*Given passage:*
┌──

# X-Trail Filter Kit-Air Query. Engine or Cabin?



## Enufsaid (Aug 21, 2006)

The invoice for the 'M2' service on my UK '06 Columbia 2.2dCi lists (amongst other things) Filter Kit-Air NB727A79925 but it does not say whether it is the cabin air (pollen) filter or the engine air intake filter. I always like to check that items I have paid for have actually been changed and a quick look at the engine air intake filter shows it to be definitely not new. Before I go and make an a*se of myself at the dealer, can someone confirm what Filter Kit-Air NB727A79925 actually is?


----------



## aussietrail (Sep 24, 2004)

cabin pollen filter.


----------



## Enufsaid (Aug 21, 2006)

Thanks  Now all I need to do is find out where it goes and how to check if it is actually a new one. Memo to self: buy a Haynes manual.


----------



## aussietrail (Sep 24, 2004)

Check the DIY Guides section of the Australian X-Trail Forum regarding the Microfilter and you will know where it is located and how to get to it.


----------



## Enufsaid (Aug 21, 2006)

That is a great site you guys have set-up  Certainly has comprehensive info on the pollen filter. I'll be browsing the rest of the site as/when time permits. Thanks again.


----------

└──

*Required action:*
Reproduce the part of the X-Trail air filter thread between "The invoice for" and "NB727A79925 actually is?", inclusive.

*Source material:*
┌──

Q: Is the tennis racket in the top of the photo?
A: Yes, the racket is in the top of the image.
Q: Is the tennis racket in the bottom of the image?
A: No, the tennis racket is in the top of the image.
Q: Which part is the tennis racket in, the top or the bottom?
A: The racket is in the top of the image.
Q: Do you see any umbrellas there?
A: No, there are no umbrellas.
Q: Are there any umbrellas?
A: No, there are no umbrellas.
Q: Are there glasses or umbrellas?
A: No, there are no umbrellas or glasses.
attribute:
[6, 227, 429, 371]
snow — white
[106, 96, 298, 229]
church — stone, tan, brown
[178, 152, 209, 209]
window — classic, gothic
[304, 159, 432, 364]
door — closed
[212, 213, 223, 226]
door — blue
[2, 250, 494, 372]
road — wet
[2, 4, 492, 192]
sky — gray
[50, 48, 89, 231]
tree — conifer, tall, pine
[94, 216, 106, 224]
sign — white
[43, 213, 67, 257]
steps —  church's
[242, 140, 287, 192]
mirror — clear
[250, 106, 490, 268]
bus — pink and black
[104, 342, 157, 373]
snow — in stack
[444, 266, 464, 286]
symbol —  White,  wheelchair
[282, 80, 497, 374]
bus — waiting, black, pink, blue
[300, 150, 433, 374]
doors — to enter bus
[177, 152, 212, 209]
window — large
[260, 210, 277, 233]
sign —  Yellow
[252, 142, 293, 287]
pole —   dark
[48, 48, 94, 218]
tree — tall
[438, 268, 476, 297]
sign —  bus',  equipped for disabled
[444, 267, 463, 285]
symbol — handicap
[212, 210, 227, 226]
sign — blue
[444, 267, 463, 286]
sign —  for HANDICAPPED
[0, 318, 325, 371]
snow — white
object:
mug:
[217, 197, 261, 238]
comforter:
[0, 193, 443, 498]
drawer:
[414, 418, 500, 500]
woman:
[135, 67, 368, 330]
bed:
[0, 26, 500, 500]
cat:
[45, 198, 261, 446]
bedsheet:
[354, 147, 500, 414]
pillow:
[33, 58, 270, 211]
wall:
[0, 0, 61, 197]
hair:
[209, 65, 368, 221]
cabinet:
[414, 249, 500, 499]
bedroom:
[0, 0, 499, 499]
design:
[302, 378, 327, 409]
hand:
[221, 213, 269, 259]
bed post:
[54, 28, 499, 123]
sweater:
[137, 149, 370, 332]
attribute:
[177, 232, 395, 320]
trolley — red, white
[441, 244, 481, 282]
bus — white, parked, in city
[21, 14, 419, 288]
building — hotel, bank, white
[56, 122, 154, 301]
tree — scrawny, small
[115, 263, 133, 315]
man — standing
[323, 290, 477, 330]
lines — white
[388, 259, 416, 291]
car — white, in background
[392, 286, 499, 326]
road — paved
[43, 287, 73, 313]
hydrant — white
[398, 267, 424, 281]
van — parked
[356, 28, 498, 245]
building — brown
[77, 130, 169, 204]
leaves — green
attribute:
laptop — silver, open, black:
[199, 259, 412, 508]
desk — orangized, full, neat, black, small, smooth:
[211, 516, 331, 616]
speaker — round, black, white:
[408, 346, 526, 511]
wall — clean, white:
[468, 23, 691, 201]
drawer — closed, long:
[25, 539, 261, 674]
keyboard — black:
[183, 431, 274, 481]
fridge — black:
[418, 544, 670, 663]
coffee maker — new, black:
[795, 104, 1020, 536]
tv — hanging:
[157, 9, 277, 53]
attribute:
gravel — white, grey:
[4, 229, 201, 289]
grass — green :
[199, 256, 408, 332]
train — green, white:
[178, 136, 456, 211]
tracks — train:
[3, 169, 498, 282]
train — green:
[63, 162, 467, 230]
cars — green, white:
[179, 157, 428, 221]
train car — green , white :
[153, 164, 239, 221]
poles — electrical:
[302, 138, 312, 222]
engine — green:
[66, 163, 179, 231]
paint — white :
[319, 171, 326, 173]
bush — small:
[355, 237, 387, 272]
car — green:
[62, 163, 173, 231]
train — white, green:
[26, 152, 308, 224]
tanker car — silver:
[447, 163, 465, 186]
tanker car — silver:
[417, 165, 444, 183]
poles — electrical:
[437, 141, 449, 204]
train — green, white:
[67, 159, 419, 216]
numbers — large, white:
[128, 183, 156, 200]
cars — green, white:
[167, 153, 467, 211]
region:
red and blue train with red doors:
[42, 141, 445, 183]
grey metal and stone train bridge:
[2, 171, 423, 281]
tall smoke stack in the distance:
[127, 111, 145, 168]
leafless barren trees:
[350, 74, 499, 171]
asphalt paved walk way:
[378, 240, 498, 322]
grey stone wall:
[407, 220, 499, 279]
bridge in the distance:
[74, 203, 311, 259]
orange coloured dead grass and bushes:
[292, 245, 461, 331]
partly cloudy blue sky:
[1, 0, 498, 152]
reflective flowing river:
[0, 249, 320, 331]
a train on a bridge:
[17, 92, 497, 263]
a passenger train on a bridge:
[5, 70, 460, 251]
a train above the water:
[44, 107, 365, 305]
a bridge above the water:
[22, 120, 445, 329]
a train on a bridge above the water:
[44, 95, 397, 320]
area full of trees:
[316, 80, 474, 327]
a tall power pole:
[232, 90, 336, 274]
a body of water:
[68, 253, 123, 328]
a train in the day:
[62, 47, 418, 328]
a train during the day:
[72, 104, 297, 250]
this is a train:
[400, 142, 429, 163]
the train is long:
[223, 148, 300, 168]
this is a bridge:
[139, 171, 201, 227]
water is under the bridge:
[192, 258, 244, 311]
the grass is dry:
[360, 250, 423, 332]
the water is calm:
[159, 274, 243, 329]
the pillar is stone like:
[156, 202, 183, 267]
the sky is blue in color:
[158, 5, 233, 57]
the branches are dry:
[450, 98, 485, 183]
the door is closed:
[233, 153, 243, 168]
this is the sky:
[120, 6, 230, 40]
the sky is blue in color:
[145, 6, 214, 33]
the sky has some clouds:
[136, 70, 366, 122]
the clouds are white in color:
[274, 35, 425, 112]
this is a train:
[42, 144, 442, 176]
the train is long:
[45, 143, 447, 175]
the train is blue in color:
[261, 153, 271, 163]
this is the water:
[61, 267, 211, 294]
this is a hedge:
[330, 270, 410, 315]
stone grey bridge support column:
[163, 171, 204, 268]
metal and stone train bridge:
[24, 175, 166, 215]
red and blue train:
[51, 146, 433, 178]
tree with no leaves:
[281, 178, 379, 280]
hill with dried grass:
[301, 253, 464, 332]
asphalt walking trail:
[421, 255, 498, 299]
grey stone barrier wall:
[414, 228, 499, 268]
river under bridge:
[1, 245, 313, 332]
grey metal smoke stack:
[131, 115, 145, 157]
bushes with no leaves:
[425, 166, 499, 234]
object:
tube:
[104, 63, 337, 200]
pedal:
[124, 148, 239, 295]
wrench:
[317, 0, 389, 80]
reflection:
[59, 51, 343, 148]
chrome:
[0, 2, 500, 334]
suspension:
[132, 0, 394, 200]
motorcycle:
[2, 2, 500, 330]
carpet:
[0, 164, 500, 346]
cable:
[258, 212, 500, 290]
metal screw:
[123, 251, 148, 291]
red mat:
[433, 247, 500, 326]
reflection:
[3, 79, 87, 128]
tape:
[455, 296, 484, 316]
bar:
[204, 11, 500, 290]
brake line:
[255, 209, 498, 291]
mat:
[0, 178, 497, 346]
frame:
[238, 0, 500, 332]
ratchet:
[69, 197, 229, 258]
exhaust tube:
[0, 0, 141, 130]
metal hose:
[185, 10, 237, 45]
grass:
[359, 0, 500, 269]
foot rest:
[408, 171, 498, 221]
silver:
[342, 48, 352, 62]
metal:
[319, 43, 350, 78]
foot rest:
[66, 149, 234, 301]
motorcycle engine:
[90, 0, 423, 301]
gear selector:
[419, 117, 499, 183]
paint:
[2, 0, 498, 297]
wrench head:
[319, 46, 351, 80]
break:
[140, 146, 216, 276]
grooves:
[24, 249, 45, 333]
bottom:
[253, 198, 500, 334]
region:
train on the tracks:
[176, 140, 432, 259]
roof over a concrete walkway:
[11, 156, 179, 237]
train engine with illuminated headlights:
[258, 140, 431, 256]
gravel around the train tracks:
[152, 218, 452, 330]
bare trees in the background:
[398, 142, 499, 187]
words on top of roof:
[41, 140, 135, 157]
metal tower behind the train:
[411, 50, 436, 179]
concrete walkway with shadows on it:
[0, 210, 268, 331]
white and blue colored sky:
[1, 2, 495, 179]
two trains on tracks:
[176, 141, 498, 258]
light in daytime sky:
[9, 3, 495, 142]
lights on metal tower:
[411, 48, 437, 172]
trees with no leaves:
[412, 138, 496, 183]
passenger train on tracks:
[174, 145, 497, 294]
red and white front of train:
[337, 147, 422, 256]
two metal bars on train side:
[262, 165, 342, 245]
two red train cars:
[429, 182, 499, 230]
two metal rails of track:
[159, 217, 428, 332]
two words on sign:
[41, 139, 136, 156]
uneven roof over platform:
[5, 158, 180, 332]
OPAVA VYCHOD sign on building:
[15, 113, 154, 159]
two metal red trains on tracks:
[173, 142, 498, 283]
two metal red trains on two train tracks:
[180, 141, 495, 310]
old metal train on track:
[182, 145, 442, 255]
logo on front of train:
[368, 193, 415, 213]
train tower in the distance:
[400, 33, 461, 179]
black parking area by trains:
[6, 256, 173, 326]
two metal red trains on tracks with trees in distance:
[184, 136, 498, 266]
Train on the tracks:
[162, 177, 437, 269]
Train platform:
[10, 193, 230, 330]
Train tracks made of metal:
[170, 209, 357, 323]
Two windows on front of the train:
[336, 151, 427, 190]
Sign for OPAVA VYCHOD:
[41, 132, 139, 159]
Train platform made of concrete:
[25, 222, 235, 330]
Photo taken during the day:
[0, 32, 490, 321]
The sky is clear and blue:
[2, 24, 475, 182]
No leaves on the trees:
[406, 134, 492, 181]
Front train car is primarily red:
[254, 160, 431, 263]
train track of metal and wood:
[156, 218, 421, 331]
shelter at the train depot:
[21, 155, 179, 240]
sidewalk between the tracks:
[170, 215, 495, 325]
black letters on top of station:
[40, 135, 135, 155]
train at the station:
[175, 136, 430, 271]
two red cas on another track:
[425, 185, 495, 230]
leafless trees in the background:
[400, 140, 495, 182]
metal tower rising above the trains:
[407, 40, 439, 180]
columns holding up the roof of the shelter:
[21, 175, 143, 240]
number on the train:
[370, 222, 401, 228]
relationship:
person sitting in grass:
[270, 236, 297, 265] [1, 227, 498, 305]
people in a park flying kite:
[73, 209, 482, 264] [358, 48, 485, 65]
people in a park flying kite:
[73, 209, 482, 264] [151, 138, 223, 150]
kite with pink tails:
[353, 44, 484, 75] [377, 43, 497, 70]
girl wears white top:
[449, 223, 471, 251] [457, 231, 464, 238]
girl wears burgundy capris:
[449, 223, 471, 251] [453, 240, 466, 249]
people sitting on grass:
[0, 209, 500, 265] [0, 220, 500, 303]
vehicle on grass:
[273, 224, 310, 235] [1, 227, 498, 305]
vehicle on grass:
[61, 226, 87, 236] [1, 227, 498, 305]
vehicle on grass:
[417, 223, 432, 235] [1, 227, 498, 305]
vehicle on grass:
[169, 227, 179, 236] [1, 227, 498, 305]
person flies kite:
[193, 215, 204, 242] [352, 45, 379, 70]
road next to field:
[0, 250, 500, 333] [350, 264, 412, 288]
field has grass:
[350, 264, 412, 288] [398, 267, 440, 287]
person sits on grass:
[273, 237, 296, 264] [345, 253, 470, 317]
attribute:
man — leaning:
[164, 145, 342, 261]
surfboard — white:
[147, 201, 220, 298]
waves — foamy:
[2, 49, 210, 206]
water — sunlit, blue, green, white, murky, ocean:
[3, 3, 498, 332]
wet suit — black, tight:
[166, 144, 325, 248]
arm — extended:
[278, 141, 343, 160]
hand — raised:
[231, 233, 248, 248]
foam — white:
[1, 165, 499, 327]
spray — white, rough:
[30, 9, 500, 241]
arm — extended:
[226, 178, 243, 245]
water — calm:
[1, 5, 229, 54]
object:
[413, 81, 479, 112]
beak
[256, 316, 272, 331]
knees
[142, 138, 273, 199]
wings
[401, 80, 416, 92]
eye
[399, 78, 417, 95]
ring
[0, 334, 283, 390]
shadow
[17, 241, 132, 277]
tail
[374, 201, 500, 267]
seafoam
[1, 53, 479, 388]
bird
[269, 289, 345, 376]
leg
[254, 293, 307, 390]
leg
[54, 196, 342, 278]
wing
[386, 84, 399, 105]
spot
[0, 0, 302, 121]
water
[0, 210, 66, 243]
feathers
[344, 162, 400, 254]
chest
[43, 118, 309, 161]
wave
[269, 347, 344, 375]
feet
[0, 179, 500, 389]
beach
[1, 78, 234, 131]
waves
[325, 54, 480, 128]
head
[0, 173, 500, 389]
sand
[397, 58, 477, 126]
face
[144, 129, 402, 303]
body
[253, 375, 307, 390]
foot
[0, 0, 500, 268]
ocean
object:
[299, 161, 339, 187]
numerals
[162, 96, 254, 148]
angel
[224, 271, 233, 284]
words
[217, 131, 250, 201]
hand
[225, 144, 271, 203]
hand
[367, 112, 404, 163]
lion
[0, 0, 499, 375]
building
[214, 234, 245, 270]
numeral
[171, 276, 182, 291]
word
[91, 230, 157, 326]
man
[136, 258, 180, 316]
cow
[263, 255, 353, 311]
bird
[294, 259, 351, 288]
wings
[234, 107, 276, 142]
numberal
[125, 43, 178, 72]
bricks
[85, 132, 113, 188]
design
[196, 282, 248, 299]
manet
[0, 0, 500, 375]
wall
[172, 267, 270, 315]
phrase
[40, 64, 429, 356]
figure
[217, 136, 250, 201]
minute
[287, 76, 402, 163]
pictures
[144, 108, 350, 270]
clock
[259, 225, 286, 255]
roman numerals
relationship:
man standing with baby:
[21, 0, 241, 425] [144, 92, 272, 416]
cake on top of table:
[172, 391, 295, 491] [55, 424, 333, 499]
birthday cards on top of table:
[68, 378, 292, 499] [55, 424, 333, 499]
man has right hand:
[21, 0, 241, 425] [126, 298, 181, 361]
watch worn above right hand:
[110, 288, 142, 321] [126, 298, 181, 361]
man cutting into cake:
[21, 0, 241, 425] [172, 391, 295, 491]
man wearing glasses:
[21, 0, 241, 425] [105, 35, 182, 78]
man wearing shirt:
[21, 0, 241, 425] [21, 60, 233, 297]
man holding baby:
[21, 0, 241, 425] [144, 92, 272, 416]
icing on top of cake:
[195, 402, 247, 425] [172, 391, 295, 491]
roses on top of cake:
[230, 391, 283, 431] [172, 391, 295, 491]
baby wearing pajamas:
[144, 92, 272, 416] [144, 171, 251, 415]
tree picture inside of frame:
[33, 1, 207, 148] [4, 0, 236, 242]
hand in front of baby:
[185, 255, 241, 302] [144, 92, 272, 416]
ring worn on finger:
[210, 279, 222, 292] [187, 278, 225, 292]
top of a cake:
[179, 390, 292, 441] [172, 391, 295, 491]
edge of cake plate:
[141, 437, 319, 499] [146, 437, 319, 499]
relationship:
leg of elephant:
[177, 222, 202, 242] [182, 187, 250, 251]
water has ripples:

└──

*Response:*
The invoice for the 'M2' service on my UK '06 Columbia 2.2dCi lists (amongst other things) Filter Kit-Air NB727A79925 but it does not say whether it is the cabin air (pollen) filter or the engine air intake filter. I always like to check that items I have paid for have actually been changed and a quick look at the engine air intake filter shows it to be definitely not new. Before I go and make an a*se of myself at the dealer, can someone confirm what Filter Kit-Air NB727A79925 actually is?